# GLM Univariate Analysis

This feature requires the Statistics Base option.

The GLM Univariate procedure provides regression analysis and analysis of variance for one dependent variable by one or more factors and/or variables. The factor variables divide the population into groups. Using this General Linear Model procedure, you can test null hypotheses about the effects of other variables on the means of various groupings of a single dependent variable. You can investigate interactions between factors as well as the effects of individual factors, some of which may be random. In addition, the effects of covariates and covariate interactions with factors can be included. For regression analysis, the independent (predictor) variables are specified as covariates.

Both balanced and unbalanced models can be tested. A design is balanced if each cell in the model contains the same number of cases. In addition to testing hypotheses, GLM Univariate produces estimates of parameters.

Commonly used a priori contrasts are available to perform hypothesis
testing. Additionally, after an overall *F* test has shown significance,
you can use post hoc tests to evaluate differences among specific
means. Estimated marginal means give estimates of predicted mean values
for the cells in the model, and profile plots (interaction plots)
of these means allow you to easily visualize some of the relationships.

Residuals, predicted values, Cook's distance, and leverage values can be saved as new variables in your data file for checking assumptions.

WLS Weight allows you to specify a variable used to give observations different weights for a weighted least-squares (WLS) analysis, perhaps to compensate for a different precision of measurement.

**Example. **Data are gathered for individual runners in the
Chicago marathon for several years. The time in which each runner
finishes is the dependent variable. Other factors include weather
(cold, pleasant, or hot), number of months of training, number of
previous marathons, and gender. Age is considered a covariate. You
might find that gender is a significant effect and that the interaction
of gender with weather is significant.

**Methods. **Type I, Type II, Type III, and Type IV sums of
squares can be used to evaluate different hypotheses. Type III is
the default.

**Statistics. **Post hoc range tests and multiple comparisons: least significant difference,
Bonferroni, Sidak, Scheffé, Ryan-Einot-Gabriel-Welsch multiple *F*, Ryan-Einot-Gabriel-Welsch
multiple range, Student-Newman-Keuls, Tukey's honestly significant difference, Tukey's *b*,
Duncan, Hochberg's GT2, Gabriel, Waller-Duncan *t* test, Dunnett (one-sided and two-sided),
Tamhane's T2, Dunnett's T3, Games-Howell, and Dunnett's *C*. Descriptive statistics: observed
means, standard deviations, and counts for all of the dependent variables in all cells. Levene tests
for homogeneity of variance.

**Plots. **Spread-versus-level, residual, and profile (interaction).

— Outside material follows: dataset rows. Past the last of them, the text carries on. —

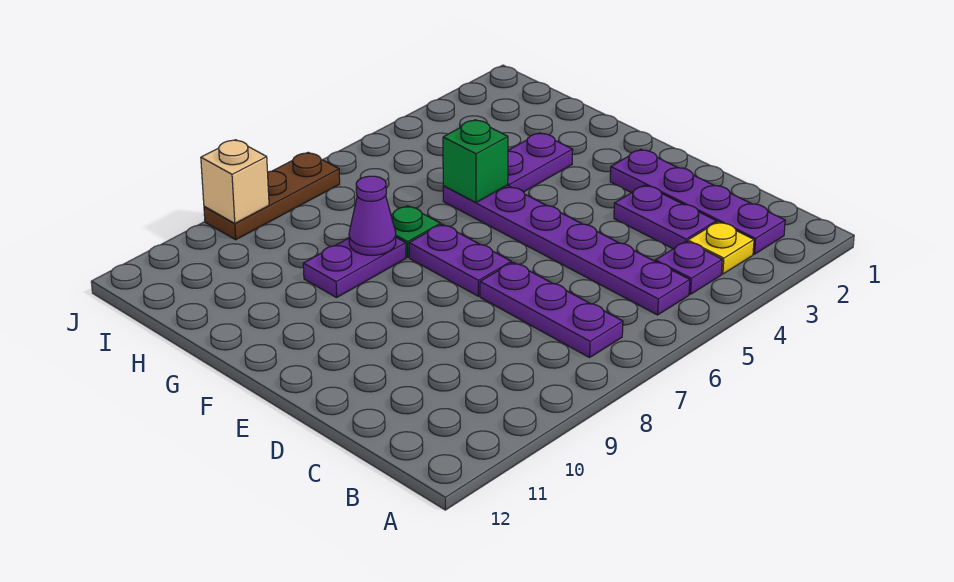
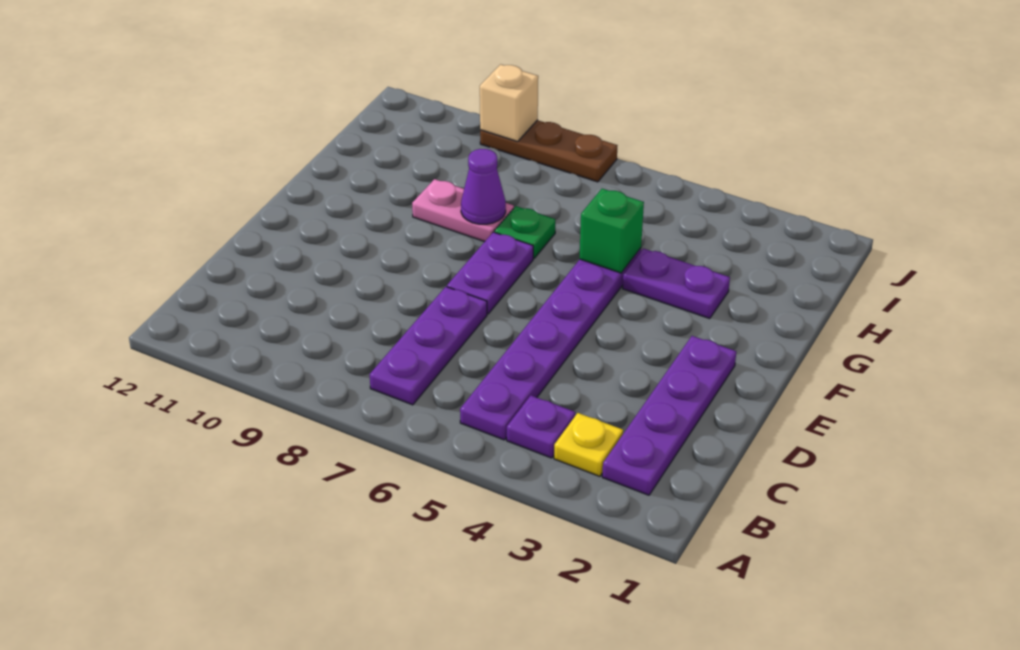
purple 1x2 plate [614,185,716,249] -> none
purple 1x2 plate [303,238,406,298] -> pink 1x2 plate [412,179,514,242]

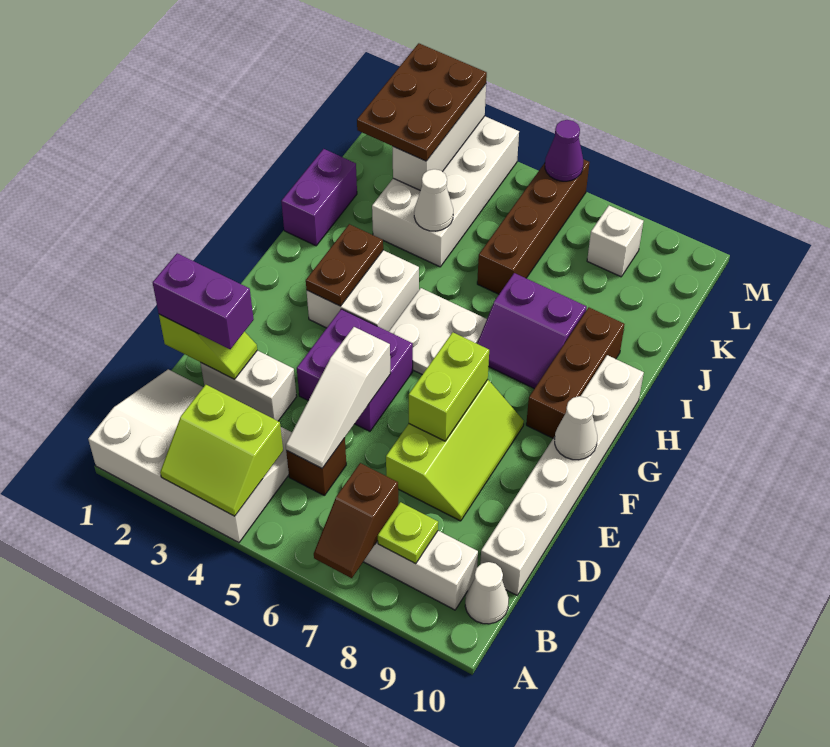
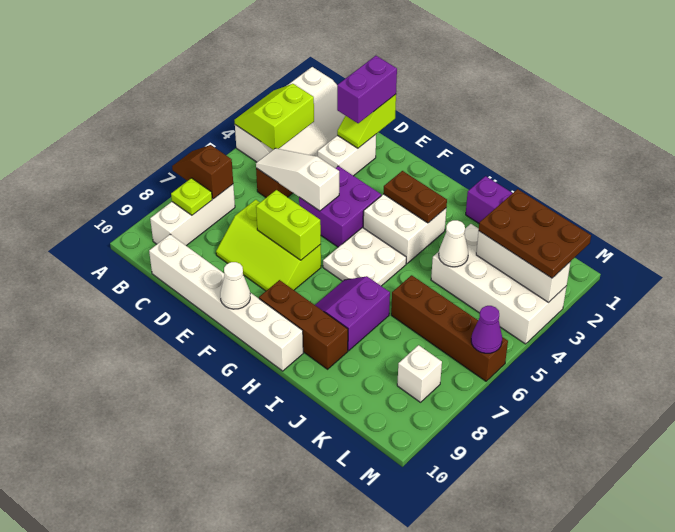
white 1x1 cone [465,562,509,624] -> none

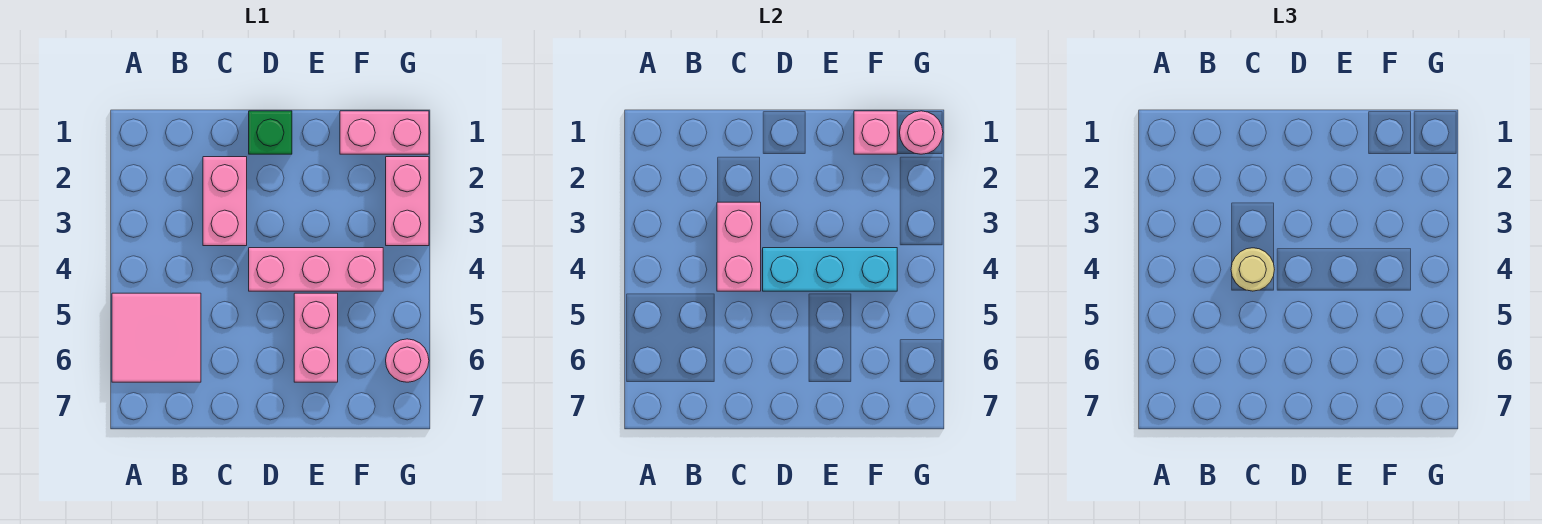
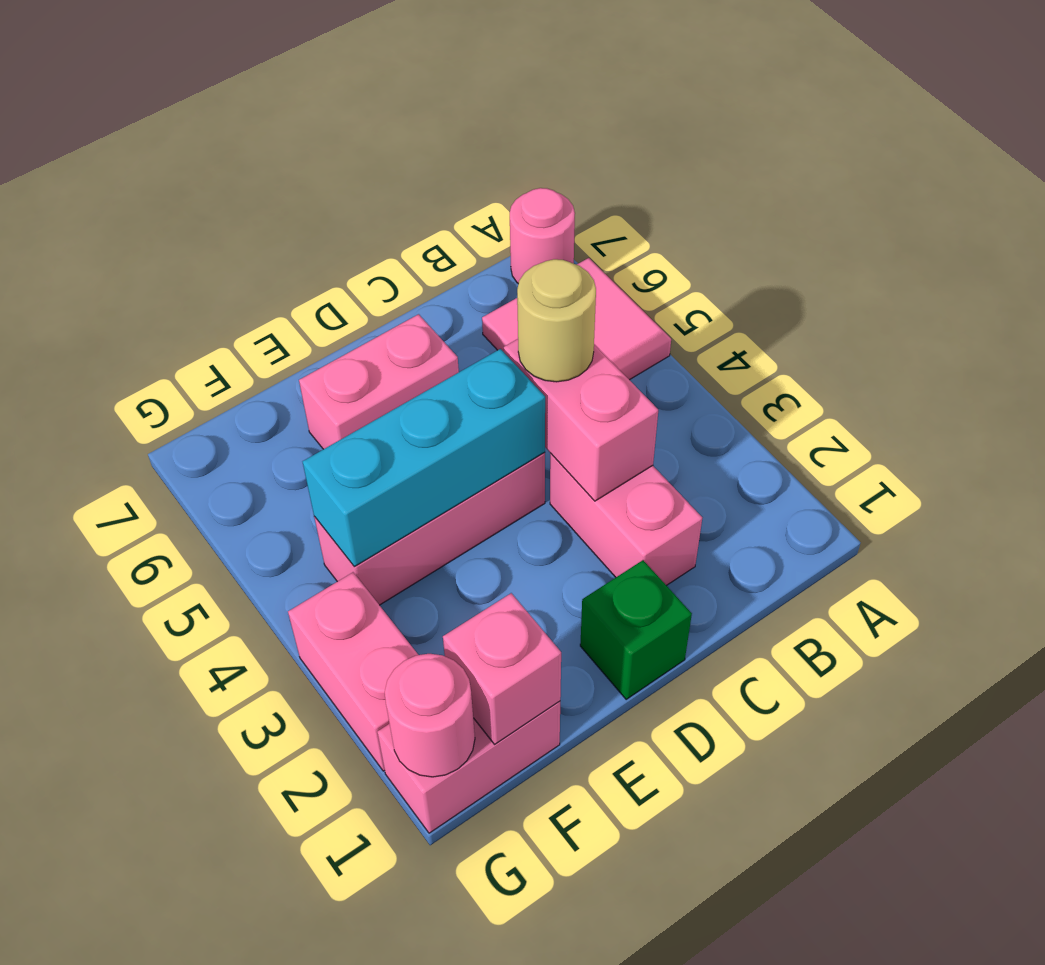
pink 1x2 brick [294,293,338,382] -> pink 1x2 brick turned to [299,314,459,449]
pink 1x1 round brick [386,339,429,382] -> pink 1x1 round brick moved to [510,188,575,284]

GLM Univariate Data Considerations

**Data.** The dependent variable is quantitative. Factors are
categorical. They can have numeric values or string values of up to
eight characters. Covariates are quantitative variables that are related
to the dependent variable.

**Assumptions.** The data are a random sample from a normal
population; in the population, all cell variances are the same. Analysis
of variance is robust to departures from normality, although the data
should be symmetric. To check assumptions, you can use homogeneity
of variances tests and spread-versus-level plots. You can also examine
residuals and residual plots.

To Obtain GLM Univariate Tables

This feature requires the Statistics Base option.

- From the menus choose:
- Select a dependent variable.
- Select variables for Fixed Factor(s), Random Factor(s), and Covariate(s), as appropriate for your data.
- Optionally, you can use WLS Weight to specify a weight variable for weighted least-squares analysis. If the value of the weighting variable is zero, negative, or missing, the case is excluded from the analysis. A variable already used in the model cannot be used as a weighting variable.

This procedure pastes UNIANOVA command syntax.